I guess my message for this is that I need to give things a chance sometimes. I don't always take the risks that I probably should, just because it is outside my comfort zone. As I'm getting older, I'm going to eventually settle down and have kids and then I will really be outside of my comfort zone. I mean going outside that zone doesn't and isn't always a failure. I mean this past summer doing Perspectives...working 12 teenage girls who couldn't give a rat's ass what you think (that was my thinking at first, before I actually did it)? I was scared, I won't lie. But it turned out great and the girls found friends in not only the counselors but as well as each other.

I'm ending this here so I can stop rambling :)

Monday, November 14, 2011

new untitled poem!

Okay bear with me. The poems I've been writing lately come from nowhere and mostly don't make sense to anyone but me. BUT, I couldn't explain it if I tried. Anyways, I wanna know opinions and suggestions anyone may have for me.

(Untitled for now)
Faith. Reasoning. Irrational.
Faith is reasoning.
Reasoning is irrational.
Irrational is faith.
We are all connected, intertwined.
Connected through faith or lack thereof.
Intertwined through beliefs.
Six degrees of separation, it does not exist.
We all believe in something,
whether it be faith or reasoning.
Who really cares?
Can't we just all get along, peacefully?

Perspectives Camp

During the summer, I was able to work a great group of girls who were in need of guidance.
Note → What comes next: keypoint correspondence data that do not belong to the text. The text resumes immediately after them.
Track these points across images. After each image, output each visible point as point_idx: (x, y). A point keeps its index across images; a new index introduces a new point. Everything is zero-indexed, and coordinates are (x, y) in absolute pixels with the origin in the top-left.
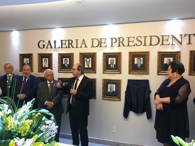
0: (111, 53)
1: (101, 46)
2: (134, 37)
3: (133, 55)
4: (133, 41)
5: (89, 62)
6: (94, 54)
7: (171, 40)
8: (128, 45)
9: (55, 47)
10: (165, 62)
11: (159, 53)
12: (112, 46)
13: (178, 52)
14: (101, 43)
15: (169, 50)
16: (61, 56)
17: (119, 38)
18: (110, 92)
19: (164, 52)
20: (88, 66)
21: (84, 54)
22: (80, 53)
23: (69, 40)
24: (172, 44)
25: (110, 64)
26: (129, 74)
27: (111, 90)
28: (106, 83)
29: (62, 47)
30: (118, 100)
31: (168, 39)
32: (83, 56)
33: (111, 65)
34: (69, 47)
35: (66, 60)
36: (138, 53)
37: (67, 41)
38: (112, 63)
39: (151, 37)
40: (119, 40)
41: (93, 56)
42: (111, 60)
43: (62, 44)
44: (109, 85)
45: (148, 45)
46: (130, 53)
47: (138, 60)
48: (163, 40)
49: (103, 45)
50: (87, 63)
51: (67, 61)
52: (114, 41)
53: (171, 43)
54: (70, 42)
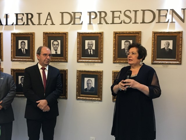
0: (88, 33)
1: (74, 24)
2: (120, 12)
3: (119, 37)
4: (119, 17)
5: (57, 46)
6: (65, 35)
7: (171, 16)
8: (113, 23)
9: (7, 24)
10: (162, 47)
11: (155, 33)
12: (90, 23)
13: (179, 33)
14: (75, 18)
15: (167, 29)
16: (16, 37)
17: (100, 12)
18: (87, 88)
19: (161, 33)
20: (56, 52)
21: (50, 33)
22: (44, 33)
23: (27, 14)
24: (172, 22)
25: (87, 49)
26: (114, 63)
27: (88, 86)
28: (82, 75)
29: (17, 24)
30: (98, 100)
31: (166, 14)
32: (49, 38)
33: (89, 51)
34: (28, 24)
35: (23, 43)
36: (126, 33)
37: (25, 15)
38: (90, 48)
39: (144, 11)
40: (100, 15)
41: (63, 37)
42: (88, 43)
43: (17, 19)
44: (86, 79)
45: (139, 23)
46: (115, 33)
47: (127, 43)
48: (159, 16)
49: (77, 21)
50: (54, 48)
51: (25, 44)
52: (93, 16)
53: (170, 21)
54: (30, 16)
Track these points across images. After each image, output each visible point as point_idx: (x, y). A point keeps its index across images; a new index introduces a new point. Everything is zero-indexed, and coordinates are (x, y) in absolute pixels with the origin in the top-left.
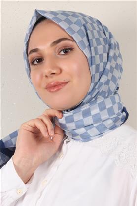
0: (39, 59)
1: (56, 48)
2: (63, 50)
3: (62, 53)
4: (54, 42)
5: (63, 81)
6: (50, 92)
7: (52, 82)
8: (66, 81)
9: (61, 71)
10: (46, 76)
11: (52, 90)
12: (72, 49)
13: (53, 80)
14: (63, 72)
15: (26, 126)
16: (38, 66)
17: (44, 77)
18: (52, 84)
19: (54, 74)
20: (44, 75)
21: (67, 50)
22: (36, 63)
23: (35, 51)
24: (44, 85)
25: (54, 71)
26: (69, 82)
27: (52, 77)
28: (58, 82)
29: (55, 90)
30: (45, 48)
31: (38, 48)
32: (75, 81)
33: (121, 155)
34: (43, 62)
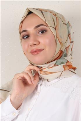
0: (27, 36)
1: (37, 30)
2: (41, 31)
3: (40, 33)
4: (36, 27)
5: (40, 49)
6: (33, 55)
7: (34, 49)
8: (42, 49)
9: (39, 43)
10: (31, 46)
11: (34, 54)
12: (46, 31)
13: (35, 48)
14: (40, 44)
15: (18, 76)
16: (27, 40)
17: (30, 46)
18: (34, 50)
19: (35, 44)
20: (30, 45)
21: (43, 31)
22: (25, 38)
23: (25, 31)
24: (30, 51)
25: (35, 43)
26: (44, 49)
27: (34, 46)
28: (37, 49)
29: (36, 54)
30: (31, 30)
31: (27, 29)
32: (47, 49)
33: (73, 92)
34: (30, 37)
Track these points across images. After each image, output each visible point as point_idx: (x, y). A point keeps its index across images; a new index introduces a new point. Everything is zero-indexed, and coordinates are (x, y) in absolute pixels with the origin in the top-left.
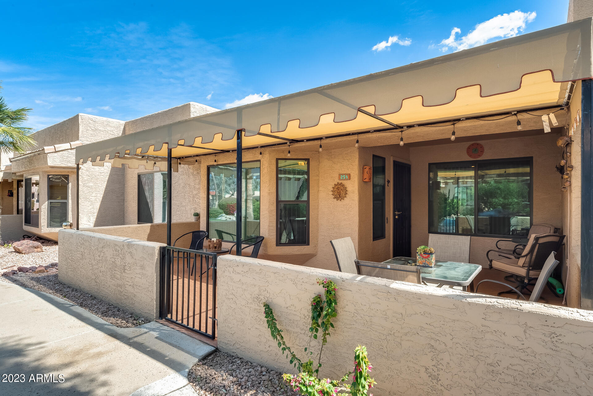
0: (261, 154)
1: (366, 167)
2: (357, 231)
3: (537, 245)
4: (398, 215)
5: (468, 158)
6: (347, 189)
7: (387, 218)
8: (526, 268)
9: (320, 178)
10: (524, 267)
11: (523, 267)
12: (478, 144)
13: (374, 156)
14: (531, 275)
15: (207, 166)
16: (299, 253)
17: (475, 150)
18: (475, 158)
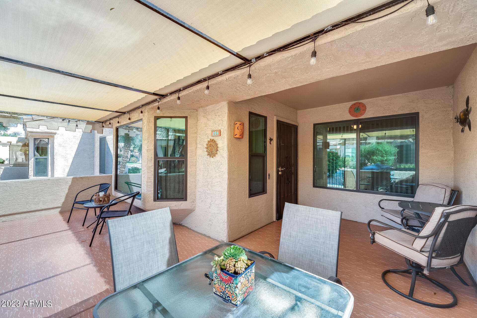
0: (142, 112)
1: (236, 122)
2: (226, 189)
3: (447, 224)
4: (281, 171)
5: (349, 117)
6: (218, 146)
7: (269, 174)
8: (427, 254)
9: (198, 135)
10: (423, 251)
11: (421, 251)
12: (360, 103)
13: (251, 114)
14: (433, 265)
15: (116, 128)
16: (177, 208)
17: (357, 110)
18: (357, 116)
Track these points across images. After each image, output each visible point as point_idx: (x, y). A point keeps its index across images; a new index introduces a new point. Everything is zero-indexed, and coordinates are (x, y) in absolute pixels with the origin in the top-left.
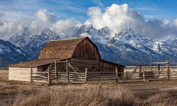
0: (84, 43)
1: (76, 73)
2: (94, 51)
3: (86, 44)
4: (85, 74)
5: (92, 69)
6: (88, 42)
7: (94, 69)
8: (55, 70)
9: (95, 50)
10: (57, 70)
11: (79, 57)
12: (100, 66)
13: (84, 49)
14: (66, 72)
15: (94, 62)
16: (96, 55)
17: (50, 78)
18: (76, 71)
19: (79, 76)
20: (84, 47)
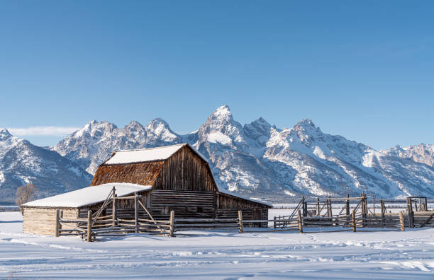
0: (181, 158)
1: (153, 221)
2: (202, 175)
3: (186, 159)
4: (169, 224)
5: (198, 211)
6: (190, 155)
7: (202, 212)
8: (113, 215)
9: (205, 170)
10: (116, 214)
11: (169, 187)
12: (215, 206)
13: (181, 171)
14: (134, 219)
15: (202, 197)
16: (207, 183)
17: (91, 231)
18: (153, 217)
19: (158, 227)
20: (181, 166)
For two weeks, fellow counselors and I, spent time with these girls. I could tell that each new day brought change. In the beginning, we had some issues. They were somewhat resistant to the whole thing and had no problem letting us know this. Some of the girls knew each other already and didn't like each other. There were cliques the first few days. No one wanted to associate with the others. Eventually, that got put aside and with each new day brought change. I can't speak for the girls in this program but I know that I can speak for myself. With each new day, I felt change. not only in myself, but in the girls as well. I felt like we were reaching out to them and getting through to them and changing them (I'm told that I did change at least one life). It was good and we had fun and of course, I took almost 1,000 pictures (seriously!) over the course of two weeks. But camp is now over.

It's been a few months and I do think about the girls quite a bit. Some I know are doing well, some I know are not. I just wonder for all the others, if they have been changed by this. I like to think so, but without being able to talk them, I don't think I will know. I wish I wrote more on this blog, because I feel like I have so much to say and I can't because this post would be way too long to catch up. Although I found friends in the counselors, we are not that close. But, I wish we were because they experienced this with me and they know what we went through in those two short weeks.

I can say two things. One, the woman who ran the whole thing, is so amazing. She came up with this program because someone asked her to. She's a marine (should she ever read this, thank you for your service), but she knew that having a boot camp style thing was not the way to go. I feel so blessed to know and that I feel that I am a better person for knowing her. And two, the camp was amazing. We did and do great things and I do keep in touch with some of the girls. I really look forward to doing this again next year with a new group of girls and I hope some can come from this previous year.